[Dataset entries]
=== Section Start ===
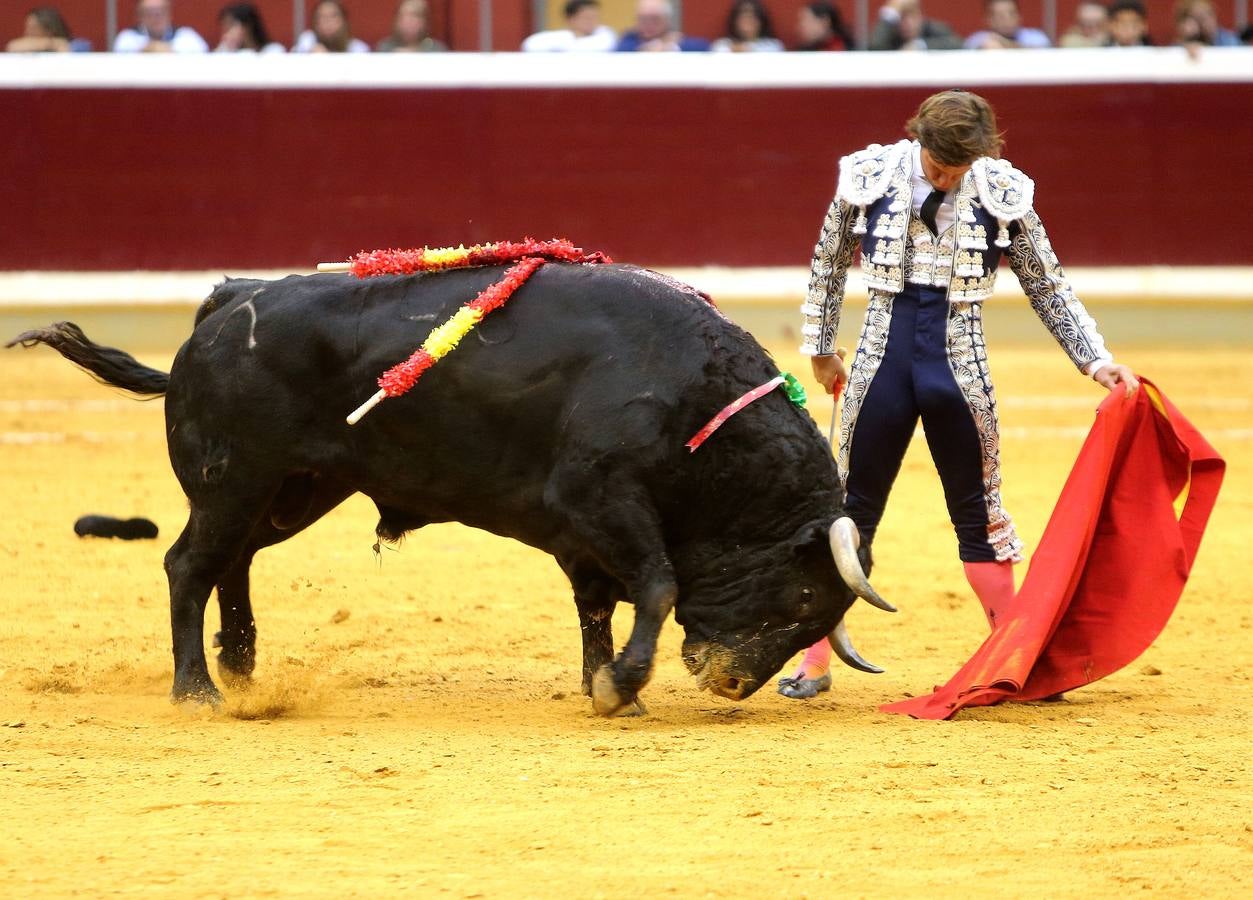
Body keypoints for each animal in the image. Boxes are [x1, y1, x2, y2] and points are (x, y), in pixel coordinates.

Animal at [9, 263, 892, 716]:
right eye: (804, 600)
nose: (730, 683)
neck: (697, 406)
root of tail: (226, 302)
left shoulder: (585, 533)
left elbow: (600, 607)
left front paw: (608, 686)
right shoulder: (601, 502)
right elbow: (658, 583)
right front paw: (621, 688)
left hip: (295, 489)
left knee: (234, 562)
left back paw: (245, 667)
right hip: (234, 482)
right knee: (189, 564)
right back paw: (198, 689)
=== Section End ===
=== Section Start ===
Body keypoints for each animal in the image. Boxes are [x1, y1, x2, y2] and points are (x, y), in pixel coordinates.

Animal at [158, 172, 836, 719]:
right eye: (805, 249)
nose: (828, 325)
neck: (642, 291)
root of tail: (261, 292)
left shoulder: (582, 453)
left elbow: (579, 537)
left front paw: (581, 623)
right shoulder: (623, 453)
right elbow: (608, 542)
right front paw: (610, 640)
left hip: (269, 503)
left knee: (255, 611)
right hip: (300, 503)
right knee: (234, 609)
=== Section End ===
> **What is expected**
Among the lines above, please count those that contain the string "shoulder" and write the number by itself.

> **Problem solution**
4